__Assignment__. In the text segment, whose work does the writer quote a passage from?

__Text segment__.
I hesitate to offer any suggestions, but I sense that for you and many others, leaving behind an ideology that claimed absolute certainty can be terribly disturbing and uprooting. My own journey and struggle has been away from secular Stoicism toward a deeper understanding of the Jesus movement as it was in the original context, but I don’t feel I’ve “arrived” in walking the talk, and hopefully don’t give the impression of preaching rather than praying – we’re all stumbling seekers. I don’t quite know what you mean by getting particular kicks unless you mean a sudden moment of insight. Anyway, your metaphor reminded me of a passage from Paul Tillich’s work --

 

“On this road you may meet the liberating truth in many forms except one: you never will meet it in the form of propositions which you can learn or write down and take home.

__Records shown__.

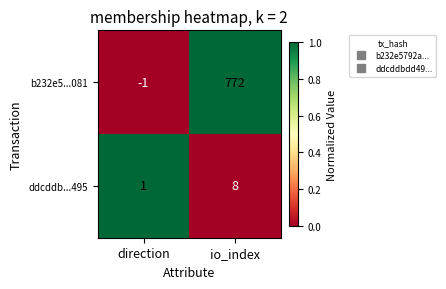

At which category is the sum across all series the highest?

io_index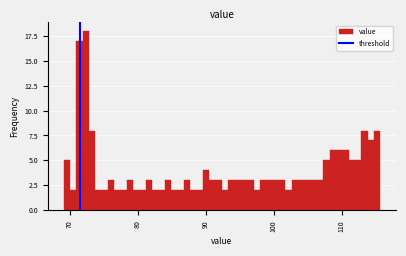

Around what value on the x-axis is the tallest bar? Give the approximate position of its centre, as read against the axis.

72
---
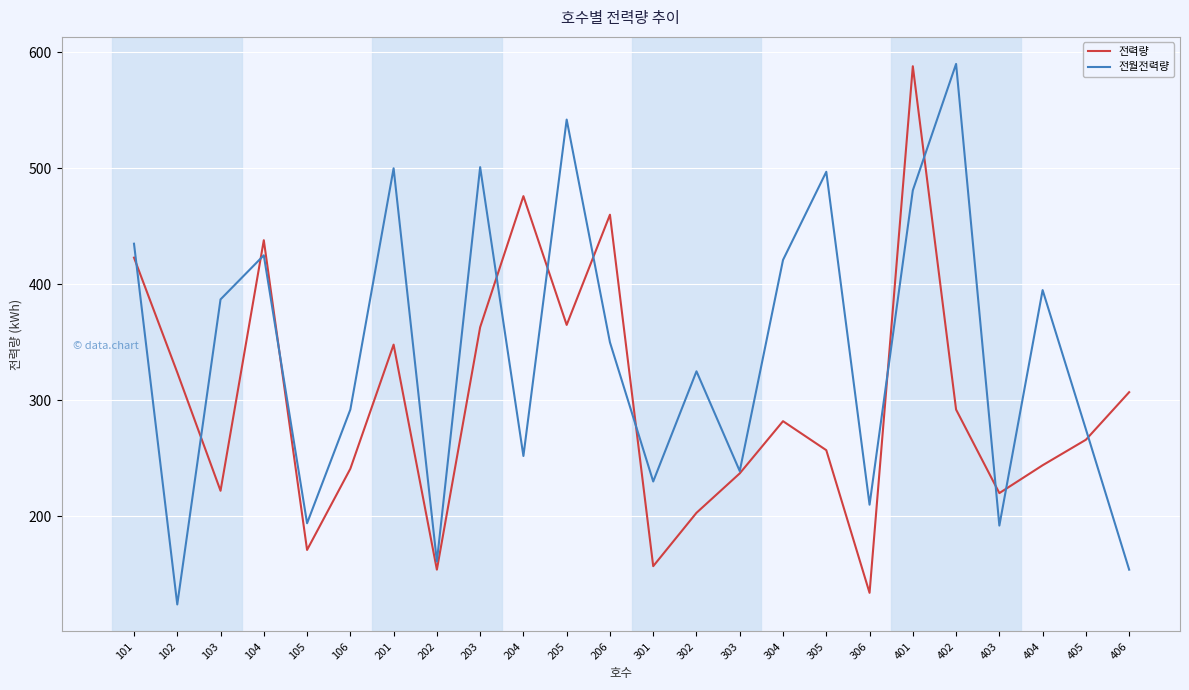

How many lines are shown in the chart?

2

__Task output__. Paul Tillich's.